BEGIN SUPPLIED MATERIAL

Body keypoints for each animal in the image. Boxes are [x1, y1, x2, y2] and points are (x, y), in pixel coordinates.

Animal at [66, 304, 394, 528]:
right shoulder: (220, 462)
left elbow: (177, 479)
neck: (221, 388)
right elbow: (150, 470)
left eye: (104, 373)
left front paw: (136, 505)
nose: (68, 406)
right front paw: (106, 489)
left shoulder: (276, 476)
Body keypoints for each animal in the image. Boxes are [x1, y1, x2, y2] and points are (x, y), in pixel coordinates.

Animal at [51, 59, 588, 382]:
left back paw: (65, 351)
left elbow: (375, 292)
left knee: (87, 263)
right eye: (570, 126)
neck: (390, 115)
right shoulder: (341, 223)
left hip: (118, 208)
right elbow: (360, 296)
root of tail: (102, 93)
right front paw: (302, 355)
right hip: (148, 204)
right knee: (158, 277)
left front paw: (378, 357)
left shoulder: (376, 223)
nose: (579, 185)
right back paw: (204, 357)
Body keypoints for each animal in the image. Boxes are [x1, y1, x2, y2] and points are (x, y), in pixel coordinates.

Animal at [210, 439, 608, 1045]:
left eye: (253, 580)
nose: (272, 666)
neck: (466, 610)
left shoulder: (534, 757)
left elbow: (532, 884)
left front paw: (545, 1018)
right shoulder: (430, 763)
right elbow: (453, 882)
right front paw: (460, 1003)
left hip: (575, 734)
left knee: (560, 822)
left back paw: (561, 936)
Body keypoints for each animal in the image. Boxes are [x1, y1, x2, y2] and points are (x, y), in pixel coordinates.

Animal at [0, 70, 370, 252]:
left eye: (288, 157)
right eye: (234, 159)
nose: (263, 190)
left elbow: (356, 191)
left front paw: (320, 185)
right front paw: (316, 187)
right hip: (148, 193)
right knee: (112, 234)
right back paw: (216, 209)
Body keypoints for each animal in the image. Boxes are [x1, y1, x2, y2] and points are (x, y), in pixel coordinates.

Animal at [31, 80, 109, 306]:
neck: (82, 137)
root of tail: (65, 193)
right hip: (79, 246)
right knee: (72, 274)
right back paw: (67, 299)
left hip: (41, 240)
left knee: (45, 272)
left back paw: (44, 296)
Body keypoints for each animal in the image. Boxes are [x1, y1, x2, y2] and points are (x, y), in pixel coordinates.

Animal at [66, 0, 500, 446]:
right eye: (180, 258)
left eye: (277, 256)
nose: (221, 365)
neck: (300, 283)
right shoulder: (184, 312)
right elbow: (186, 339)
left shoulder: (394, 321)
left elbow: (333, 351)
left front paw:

END SUPPLIED MATERIAL

With the line containing "left hip: (41, 240)" as the first and the final line of the entries above as the last, write out that span exactly and nothing more.

left hip: (41, 240)
left knee: (45, 272)
left back paw: (44, 296)
Body keypoints for each animal in the image. Boxes are [x1, y1, x2, y2] and points are (x, y), in pixel coordinates.

Animal at [66, 0, 500, 446]:
right eye: (180, 258)
left eye: (277, 256)
nose: (221, 365)
neck: (300, 283)
right shoulder: (184, 312)
right elbow: (186, 339)
left shoulder: (394, 321)
left elbow: (333, 351)
left front paw:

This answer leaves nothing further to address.